High voltage electron microscopic tomography was used to determine the organization of the kinetochore plate and its attachment to the underlying chromosome. Six reconstructions were computed from thick sections of Colcemid-treated PtK1 cells and analyzed by a number of computer graphics methods including extensive thin slicing, three-dimensional masking, and volume rendering. When viewed en-face the kinetochore plate appeared to be constructed from a scaffold of numerous 10-20-nm thick fibers or rods.
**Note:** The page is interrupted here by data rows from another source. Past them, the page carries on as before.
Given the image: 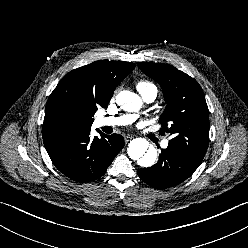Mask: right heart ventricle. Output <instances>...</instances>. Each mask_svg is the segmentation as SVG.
Listing matches in <instances>:
<instances>
[{
    "instance_id": "1",
    "label": "right heart ventricle",
    "mask_w": 248,
    "mask_h": 248,
    "mask_svg": "<svg viewBox=\"0 0 248 248\" xmlns=\"http://www.w3.org/2000/svg\"><path fill=\"white\" fill-rule=\"evenodd\" d=\"M151 87H154V85L146 80H141L136 85V88L140 93L148 90Z\"/></svg>"
}]
</instances>
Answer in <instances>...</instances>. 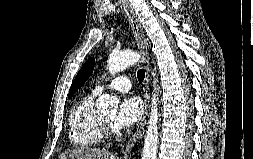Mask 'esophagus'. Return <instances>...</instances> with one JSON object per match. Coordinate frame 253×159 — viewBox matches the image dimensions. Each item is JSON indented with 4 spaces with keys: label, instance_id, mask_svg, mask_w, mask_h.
Segmentation results:
<instances>
[{
    "label": "esophagus",
    "instance_id": "34e87169",
    "mask_svg": "<svg viewBox=\"0 0 253 159\" xmlns=\"http://www.w3.org/2000/svg\"><path fill=\"white\" fill-rule=\"evenodd\" d=\"M120 7L122 11L124 12L126 18L128 19L135 41L137 43L138 48L140 49L141 53L145 57L146 62V75H145V81H144V114L142 116L141 122L134 132V134L131 136V138L128 140L125 150H124V159H128L129 155L132 152V149L136 145V143L143 137L144 135V129L147 122V116L149 111V101H150V79H149V63H150V56L148 47L145 41V36L143 29L141 27V24L138 22L137 18H135L128 6V3L123 0H118Z\"/></svg>",
    "mask_w": 253,
    "mask_h": 159
}]
</instances>
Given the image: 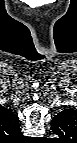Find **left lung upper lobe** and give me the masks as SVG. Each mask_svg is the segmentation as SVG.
I'll return each mask as SVG.
<instances>
[{
  "instance_id": "obj_1",
  "label": "left lung upper lobe",
  "mask_w": 77,
  "mask_h": 143,
  "mask_svg": "<svg viewBox=\"0 0 77 143\" xmlns=\"http://www.w3.org/2000/svg\"><path fill=\"white\" fill-rule=\"evenodd\" d=\"M71 122H72V118L67 122L63 121L62 123L52 124V128H51L52 132L60 136H66Z\"/></svg>"
}]
</instances>
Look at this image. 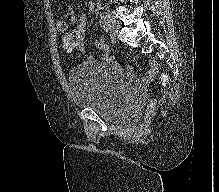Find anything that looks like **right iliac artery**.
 Here are the masks:
<instances>
[{
  "mask_svg": "<svg viewBox=\"0 0 219 192\" xmlns=\"http://www.w3.org/2000/svg\"><path fill=\"white\" fill-rule=\"evenodd\" d=\"M99 25L102 29H104L107 33H110L111 32V27L108 23V21L106 20V16L105 14L103 13L101 15V18L99 20Z\"/></svg>",
  "mask_w": 219,
  "mask_h": 192,
  "instance_id": "1",
  "label": "right iliac artery"
}]
</instances>
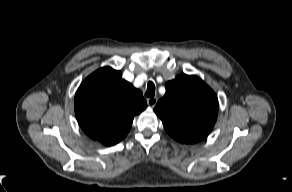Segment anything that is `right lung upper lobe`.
<instances>
[{
	"label": "right lung upper lobe",
	"instance_id": "right-lung-upper-lobe-1",
	"mask_svg": "<svg viewBox=\"0 0 292 192\" xmlns=\"http://www.w3.org/2000/svg\"><path fill=\"white\" fill-rule=\"evenodd\" d=\"M147 107L142 92L111 67L88 76L75 95V114L83 131L93 140L111 146L129 132L135 115Z\"/></svg>",
	"mask_w": 292,
	"mask_h": 192
}]
</instances>
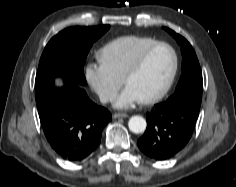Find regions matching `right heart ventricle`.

Although the fibers exhibited regions of parallel alignment and hints of a lattice, they were highly variable in length, orientation and spacing. When viewed in stereo, groups of these fibers were often seen oriented in different directions at different depths to give an overall matted appearance to the structure. When viewed "on edge," the plate was 35-40 nm thick, and in thin slices many regions were tripartite with electron-opaque domains, separated by a more translucent middle layer, forming the inner and outer plate boundaries. These domains were joined at irregular intervals. In some slices, each domain appeared as a linear array of 10-20-nm dots or rods embedded in a less electron-opaque matrix, and adjacent dots within or between domains often appeared fused to form larger blocks. The plate was connected to the underlying chromosome by less densely arrayed 10-20-nm thick fibers that contacted the chromosome-facing (i.e., inner) surface of the plate in numerous patches. These patches tended to be arrayed in parallel rows perpendicular to the long axis of the chromosome. In contrast to connecting fibers, corona fibers were more uniformly distributed over the cytoplasmic-facing (i.e., outer) surface of the plate. When large portions of the reconstructions were viewed, either en-face or in successive slices parallel to the long axis of the chromosome, the edges of the plate appeared splayed into multiple "fingers" that partly encircled the primary constriction. Together these observations reveal that regions of the kinetochore outer plate contain separate structural domains, which we hypothesize to serve separate functional roles. Our three-dimensional images of the kinetochore are largely consistent with the hypothesis that the outer plate is composed of multiple identical subunits (Zinkowski, R. P., J. Meyne, and B. R. Brinkley. 1991. J. Cell Biol. 113:1091-1110).